**WHAT THE EXERCISE ASKS**. Going through the data below, please show each line containing the string "linecap".

**SUPPLIED MATERIAL**.
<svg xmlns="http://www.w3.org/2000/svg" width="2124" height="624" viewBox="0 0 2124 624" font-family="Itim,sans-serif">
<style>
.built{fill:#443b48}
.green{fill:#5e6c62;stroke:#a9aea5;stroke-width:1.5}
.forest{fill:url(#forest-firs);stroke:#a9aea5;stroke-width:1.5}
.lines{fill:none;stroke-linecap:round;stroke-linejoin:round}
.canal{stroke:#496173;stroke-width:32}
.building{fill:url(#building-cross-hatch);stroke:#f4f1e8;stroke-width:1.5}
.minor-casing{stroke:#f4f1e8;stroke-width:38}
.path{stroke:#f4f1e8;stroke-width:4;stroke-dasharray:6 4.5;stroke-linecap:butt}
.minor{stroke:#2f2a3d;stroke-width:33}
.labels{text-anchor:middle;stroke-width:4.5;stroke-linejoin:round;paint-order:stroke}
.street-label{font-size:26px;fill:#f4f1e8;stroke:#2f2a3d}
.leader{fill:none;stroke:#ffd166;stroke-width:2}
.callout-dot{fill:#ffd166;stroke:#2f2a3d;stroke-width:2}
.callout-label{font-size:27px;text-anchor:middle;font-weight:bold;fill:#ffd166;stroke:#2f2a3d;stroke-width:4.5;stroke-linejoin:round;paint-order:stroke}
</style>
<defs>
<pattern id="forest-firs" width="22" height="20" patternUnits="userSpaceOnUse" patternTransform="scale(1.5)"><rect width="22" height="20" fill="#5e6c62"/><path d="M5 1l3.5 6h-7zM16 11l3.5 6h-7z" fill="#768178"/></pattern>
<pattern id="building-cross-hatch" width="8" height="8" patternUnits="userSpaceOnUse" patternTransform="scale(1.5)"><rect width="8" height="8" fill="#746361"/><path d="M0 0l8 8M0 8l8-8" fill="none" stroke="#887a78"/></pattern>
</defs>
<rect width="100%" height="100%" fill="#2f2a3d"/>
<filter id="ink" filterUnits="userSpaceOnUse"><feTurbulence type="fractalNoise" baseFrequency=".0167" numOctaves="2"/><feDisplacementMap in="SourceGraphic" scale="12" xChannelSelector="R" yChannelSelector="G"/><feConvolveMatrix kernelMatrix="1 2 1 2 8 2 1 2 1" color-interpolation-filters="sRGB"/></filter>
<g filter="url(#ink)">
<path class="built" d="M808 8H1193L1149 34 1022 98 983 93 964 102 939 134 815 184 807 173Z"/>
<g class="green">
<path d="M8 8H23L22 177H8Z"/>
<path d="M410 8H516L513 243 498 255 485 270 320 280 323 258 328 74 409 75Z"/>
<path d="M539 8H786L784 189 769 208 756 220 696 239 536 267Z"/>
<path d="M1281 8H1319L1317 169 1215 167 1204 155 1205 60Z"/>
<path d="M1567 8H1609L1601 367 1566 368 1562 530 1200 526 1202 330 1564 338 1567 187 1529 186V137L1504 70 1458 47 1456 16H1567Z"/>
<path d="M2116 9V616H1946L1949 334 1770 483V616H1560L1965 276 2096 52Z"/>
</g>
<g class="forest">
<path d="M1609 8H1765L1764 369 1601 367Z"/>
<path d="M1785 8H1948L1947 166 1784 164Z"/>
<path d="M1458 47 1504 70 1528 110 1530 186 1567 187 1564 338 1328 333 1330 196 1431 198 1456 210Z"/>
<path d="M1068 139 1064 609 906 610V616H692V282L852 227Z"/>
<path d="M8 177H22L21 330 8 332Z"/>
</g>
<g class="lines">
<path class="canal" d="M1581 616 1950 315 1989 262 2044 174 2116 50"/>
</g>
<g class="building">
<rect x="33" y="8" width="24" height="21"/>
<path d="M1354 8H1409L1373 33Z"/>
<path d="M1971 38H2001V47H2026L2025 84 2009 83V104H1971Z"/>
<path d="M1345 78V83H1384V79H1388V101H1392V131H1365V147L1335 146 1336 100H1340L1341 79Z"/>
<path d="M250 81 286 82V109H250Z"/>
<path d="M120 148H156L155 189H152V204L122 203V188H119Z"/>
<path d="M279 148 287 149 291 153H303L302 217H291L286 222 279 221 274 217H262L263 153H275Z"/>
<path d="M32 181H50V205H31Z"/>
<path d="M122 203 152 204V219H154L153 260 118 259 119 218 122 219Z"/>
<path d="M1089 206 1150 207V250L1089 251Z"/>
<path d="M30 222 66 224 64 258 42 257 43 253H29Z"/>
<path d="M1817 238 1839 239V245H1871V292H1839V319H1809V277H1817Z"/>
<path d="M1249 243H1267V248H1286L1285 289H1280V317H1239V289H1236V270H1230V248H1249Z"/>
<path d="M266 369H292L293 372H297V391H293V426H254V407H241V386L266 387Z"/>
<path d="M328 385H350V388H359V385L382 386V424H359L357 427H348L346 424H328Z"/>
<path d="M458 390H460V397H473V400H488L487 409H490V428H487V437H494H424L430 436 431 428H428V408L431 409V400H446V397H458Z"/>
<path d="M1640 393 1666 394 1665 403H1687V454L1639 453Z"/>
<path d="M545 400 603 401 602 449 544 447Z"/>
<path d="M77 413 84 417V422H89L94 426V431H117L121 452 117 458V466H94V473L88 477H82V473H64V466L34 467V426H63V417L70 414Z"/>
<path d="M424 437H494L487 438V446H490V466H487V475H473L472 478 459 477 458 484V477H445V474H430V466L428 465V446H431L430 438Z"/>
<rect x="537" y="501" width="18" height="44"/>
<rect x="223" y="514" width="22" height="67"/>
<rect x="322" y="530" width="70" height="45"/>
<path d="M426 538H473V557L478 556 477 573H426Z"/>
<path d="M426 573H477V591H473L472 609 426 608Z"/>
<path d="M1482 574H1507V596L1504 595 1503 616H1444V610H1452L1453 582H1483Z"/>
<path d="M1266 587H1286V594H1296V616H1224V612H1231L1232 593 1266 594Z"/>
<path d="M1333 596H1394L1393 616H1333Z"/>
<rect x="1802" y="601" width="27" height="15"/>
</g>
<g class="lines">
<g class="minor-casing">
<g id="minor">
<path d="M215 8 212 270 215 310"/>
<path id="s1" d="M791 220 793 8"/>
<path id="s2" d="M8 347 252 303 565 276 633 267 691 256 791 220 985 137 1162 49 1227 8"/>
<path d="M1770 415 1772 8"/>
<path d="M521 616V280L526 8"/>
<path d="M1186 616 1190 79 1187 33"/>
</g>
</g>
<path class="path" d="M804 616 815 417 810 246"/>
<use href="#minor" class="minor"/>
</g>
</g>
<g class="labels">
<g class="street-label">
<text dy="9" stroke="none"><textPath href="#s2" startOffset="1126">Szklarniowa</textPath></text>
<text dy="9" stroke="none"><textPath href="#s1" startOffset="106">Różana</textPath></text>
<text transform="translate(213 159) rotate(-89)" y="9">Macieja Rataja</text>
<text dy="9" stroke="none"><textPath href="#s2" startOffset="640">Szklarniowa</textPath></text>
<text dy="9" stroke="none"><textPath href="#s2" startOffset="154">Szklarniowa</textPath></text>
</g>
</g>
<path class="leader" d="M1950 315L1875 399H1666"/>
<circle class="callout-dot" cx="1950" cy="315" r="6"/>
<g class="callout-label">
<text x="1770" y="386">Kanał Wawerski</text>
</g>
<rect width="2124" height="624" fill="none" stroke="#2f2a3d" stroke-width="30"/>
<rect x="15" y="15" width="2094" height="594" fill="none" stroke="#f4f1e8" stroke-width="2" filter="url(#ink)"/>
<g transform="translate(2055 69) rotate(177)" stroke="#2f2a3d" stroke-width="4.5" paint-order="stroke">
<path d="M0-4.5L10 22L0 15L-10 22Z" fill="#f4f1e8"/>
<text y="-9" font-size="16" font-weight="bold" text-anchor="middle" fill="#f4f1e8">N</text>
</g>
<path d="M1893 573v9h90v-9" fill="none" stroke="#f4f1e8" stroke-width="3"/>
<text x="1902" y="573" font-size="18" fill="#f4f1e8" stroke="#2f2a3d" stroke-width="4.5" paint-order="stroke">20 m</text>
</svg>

**EXPECTED ANSWER**.
.lines{fill:none;stroke-linecap:round;stroke-linejoin:round}
.path{stroke:#f4f1e8;stroke-width:4;stroke-dasharray:6 4.5;stroke-linecap:butt}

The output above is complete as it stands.